:: Stored data entries ::

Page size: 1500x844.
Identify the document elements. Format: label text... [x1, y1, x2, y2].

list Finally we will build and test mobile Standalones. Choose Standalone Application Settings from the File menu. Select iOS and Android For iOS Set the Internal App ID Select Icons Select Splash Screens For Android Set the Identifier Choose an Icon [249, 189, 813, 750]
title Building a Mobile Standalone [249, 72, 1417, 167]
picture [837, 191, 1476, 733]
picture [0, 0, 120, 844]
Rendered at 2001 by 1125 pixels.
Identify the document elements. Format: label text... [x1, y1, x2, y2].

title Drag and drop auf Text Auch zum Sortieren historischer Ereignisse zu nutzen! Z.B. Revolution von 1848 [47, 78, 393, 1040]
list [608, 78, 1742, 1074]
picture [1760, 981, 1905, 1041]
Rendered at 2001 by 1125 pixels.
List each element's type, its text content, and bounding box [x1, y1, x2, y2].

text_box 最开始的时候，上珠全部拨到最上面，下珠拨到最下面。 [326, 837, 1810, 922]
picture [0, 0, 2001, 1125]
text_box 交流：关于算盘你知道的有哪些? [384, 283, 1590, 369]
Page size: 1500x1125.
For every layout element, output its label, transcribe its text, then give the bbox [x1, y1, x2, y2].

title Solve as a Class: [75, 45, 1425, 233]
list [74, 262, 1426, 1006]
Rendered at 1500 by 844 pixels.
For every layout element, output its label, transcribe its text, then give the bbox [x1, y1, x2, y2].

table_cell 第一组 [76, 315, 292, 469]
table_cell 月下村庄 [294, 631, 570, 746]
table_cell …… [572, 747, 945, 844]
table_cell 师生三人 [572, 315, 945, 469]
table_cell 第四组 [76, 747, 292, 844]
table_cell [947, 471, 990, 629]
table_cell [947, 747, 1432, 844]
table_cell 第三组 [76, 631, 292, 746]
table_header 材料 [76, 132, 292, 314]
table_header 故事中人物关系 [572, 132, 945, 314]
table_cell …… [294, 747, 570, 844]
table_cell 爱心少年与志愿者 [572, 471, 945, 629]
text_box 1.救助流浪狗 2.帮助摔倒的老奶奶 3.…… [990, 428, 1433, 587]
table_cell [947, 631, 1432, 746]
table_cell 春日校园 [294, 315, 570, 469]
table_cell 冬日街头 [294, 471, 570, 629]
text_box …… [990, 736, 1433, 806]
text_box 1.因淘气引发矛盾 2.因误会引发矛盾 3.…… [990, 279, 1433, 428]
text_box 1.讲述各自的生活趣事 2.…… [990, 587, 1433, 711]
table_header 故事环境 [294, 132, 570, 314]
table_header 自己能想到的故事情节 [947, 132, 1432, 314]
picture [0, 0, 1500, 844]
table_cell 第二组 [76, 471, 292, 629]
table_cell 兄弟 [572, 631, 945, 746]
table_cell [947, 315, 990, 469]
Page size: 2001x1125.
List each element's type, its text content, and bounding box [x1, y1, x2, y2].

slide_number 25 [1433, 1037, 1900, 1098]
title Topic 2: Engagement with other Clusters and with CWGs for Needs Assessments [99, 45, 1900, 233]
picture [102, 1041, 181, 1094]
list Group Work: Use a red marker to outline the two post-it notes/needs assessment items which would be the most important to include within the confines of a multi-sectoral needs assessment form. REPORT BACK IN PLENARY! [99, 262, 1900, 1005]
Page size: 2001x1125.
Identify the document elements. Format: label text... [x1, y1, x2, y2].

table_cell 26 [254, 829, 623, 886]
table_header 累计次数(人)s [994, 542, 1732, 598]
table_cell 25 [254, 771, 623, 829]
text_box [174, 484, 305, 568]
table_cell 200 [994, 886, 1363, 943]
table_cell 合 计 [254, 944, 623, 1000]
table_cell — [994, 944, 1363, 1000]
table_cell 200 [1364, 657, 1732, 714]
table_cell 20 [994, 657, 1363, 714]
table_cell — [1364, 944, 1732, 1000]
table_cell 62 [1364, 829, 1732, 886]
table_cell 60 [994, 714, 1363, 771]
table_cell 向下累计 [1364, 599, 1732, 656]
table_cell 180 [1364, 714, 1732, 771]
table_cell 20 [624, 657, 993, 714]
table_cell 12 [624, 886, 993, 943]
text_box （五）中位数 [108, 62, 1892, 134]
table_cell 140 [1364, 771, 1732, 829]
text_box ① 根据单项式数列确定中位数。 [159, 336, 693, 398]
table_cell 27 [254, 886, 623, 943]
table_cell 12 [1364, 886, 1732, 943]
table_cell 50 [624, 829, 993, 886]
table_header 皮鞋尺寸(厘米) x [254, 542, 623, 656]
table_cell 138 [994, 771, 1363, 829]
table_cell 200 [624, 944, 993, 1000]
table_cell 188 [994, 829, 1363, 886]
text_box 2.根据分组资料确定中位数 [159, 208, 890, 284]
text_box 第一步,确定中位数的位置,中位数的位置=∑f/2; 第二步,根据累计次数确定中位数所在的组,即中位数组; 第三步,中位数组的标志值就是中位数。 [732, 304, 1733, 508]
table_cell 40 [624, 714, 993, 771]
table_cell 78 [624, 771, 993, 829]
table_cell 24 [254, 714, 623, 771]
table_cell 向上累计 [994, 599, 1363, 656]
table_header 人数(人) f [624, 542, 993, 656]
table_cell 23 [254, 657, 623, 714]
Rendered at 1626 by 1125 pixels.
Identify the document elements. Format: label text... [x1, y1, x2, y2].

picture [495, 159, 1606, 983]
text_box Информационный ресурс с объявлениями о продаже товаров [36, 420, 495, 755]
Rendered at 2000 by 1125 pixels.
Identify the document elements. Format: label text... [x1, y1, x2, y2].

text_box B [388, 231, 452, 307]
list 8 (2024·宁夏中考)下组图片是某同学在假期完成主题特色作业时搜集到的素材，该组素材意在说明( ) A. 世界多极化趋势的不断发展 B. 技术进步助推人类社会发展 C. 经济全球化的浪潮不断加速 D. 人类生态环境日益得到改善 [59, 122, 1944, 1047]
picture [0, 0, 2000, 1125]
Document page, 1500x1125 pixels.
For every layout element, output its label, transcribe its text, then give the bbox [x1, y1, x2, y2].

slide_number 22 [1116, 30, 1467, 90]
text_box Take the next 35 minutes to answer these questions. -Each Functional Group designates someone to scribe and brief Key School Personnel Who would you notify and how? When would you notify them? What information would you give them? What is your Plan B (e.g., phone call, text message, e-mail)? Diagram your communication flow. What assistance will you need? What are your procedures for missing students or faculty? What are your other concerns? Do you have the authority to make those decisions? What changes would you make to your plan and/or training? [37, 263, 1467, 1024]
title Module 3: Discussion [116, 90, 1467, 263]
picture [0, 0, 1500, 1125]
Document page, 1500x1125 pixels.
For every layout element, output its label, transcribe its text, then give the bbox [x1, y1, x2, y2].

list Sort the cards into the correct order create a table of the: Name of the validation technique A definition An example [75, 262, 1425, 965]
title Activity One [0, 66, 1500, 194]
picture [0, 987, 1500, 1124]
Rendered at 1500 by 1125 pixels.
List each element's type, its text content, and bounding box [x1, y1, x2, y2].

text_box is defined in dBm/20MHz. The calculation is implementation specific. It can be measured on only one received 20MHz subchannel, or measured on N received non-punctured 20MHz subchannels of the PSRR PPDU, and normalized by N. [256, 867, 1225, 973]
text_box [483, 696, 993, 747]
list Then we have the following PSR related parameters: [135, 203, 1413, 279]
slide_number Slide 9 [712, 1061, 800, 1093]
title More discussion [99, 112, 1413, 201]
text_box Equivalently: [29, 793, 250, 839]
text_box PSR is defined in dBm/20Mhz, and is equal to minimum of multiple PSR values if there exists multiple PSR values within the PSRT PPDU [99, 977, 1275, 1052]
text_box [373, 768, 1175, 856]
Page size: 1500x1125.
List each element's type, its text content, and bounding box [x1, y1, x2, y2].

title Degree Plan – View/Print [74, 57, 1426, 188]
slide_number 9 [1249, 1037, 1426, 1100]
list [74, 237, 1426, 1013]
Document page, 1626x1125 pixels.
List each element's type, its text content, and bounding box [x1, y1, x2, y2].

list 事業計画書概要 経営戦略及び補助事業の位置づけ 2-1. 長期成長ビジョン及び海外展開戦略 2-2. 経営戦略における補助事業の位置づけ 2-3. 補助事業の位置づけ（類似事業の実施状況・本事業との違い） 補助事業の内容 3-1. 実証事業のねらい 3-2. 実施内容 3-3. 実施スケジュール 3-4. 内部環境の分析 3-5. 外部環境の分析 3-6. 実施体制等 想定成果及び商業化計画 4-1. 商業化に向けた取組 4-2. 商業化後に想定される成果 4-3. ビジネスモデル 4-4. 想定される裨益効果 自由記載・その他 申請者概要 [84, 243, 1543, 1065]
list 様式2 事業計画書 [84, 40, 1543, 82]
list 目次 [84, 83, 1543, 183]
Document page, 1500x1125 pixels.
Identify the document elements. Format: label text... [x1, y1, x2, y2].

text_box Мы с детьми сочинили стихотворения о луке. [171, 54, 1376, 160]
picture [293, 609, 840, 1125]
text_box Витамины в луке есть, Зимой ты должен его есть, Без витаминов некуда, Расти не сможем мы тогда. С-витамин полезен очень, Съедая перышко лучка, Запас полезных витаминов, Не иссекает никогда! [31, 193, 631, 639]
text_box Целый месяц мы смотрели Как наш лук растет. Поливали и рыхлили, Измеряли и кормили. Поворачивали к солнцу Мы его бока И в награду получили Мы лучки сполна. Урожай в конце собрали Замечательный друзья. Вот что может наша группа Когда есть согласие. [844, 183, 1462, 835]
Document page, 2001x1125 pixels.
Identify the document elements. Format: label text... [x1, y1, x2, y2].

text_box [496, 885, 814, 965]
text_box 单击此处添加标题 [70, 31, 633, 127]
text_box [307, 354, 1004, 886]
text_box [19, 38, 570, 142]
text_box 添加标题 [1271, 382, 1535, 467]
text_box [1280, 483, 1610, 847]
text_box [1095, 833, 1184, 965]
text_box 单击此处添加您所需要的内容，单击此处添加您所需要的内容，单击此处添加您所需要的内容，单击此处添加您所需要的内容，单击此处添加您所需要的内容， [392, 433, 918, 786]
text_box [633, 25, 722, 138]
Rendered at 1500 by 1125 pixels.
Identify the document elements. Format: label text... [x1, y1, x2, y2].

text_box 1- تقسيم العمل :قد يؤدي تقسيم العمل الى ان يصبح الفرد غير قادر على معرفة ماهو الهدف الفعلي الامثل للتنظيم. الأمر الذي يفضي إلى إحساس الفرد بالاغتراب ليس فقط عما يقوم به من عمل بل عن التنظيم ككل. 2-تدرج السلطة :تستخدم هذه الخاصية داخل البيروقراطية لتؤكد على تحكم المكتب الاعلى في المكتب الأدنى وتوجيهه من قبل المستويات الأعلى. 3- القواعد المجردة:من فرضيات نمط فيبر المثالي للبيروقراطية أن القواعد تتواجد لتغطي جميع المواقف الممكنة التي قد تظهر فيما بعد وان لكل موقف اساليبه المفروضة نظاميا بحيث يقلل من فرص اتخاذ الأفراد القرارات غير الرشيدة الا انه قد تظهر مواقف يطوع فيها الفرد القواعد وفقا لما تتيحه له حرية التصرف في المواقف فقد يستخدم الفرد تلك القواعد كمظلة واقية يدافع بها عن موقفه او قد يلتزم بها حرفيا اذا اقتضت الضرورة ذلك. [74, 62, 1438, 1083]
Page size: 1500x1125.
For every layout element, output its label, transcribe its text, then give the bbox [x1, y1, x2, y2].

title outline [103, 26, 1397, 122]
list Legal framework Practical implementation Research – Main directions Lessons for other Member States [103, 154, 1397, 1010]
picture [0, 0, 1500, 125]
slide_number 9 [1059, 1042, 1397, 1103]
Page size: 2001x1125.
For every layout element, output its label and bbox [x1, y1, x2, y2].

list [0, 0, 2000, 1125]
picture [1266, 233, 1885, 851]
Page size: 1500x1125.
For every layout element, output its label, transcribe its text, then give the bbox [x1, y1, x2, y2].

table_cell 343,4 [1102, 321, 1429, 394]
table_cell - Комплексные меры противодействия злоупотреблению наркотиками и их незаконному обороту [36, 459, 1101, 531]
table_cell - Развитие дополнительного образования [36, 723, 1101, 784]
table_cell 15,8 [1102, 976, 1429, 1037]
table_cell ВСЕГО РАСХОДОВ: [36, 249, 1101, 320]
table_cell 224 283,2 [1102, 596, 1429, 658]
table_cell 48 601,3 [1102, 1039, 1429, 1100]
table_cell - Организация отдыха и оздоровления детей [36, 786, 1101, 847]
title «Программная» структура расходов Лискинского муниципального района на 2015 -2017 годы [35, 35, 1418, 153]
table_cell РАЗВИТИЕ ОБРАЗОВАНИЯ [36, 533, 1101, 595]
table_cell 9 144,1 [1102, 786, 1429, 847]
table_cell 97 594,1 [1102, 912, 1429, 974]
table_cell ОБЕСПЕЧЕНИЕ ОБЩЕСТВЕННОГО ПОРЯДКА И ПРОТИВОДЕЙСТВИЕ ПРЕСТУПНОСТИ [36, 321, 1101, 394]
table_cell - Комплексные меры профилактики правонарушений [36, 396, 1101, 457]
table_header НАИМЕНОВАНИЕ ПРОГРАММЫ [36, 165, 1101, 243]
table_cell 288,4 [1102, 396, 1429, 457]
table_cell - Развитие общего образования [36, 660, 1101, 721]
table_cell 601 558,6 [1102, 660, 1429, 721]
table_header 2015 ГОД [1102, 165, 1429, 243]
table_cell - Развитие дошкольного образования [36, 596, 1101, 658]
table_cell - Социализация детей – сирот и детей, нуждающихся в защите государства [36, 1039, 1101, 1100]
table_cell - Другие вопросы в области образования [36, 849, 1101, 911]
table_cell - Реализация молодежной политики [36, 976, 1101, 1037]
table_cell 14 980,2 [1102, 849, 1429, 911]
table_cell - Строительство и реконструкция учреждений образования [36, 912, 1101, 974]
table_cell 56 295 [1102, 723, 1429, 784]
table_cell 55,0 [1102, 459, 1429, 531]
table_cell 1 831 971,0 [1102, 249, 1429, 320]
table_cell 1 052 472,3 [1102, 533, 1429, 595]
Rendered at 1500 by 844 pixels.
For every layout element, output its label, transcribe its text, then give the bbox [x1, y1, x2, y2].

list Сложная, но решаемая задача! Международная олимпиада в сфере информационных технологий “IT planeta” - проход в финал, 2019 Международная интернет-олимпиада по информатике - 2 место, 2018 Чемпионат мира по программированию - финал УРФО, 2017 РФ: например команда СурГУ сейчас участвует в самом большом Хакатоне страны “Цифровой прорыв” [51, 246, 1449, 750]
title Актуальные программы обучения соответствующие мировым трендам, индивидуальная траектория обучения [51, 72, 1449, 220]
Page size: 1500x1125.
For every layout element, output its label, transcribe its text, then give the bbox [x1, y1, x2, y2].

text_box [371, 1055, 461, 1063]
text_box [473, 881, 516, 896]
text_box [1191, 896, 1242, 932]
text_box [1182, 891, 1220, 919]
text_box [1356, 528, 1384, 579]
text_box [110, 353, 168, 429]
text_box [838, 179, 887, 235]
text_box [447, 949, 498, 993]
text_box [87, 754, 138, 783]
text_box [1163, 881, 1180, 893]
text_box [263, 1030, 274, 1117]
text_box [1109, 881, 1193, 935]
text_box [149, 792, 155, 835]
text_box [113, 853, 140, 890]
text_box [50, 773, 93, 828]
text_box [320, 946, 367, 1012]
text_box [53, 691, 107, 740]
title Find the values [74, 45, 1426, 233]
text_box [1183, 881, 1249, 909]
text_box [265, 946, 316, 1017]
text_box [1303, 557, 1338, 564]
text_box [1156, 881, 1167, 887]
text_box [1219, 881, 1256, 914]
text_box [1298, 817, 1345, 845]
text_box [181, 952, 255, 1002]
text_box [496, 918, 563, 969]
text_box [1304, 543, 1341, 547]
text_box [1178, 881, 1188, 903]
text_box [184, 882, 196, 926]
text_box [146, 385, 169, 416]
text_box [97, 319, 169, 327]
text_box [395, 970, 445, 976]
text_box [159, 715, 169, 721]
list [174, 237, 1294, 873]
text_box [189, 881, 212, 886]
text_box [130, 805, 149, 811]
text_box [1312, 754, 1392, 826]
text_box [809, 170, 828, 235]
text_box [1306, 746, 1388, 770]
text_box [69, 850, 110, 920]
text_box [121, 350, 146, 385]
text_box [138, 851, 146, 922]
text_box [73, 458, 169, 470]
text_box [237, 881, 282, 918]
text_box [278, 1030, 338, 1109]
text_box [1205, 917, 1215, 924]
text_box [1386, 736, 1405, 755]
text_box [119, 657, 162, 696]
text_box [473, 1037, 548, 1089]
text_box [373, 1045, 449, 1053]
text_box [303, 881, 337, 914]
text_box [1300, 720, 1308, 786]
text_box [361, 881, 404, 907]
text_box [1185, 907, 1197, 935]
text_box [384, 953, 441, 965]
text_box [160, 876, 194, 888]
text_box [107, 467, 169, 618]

:: Assignment ::
Copy the lines of the data above exactly as written, beginning with the line containing "text_box [373, 768, 1175, 856]" and ending with the line containing "Document page, 1626x1125 pixels.", and leave out all other lines.

:: The answer ::
text_box [373, 768, 1175, 856]
Page size: 1500x1125.
List each element's type, its text content, and bounding box [x1, y1, x2, y2].

title Degree Plan – View/Print [74, 57, 1426, 188]
slide_number 9 [1249, 1037, 1426, 1100]
list [74, 237, 1426, 1013]
Document page, 1626x1125 pixels.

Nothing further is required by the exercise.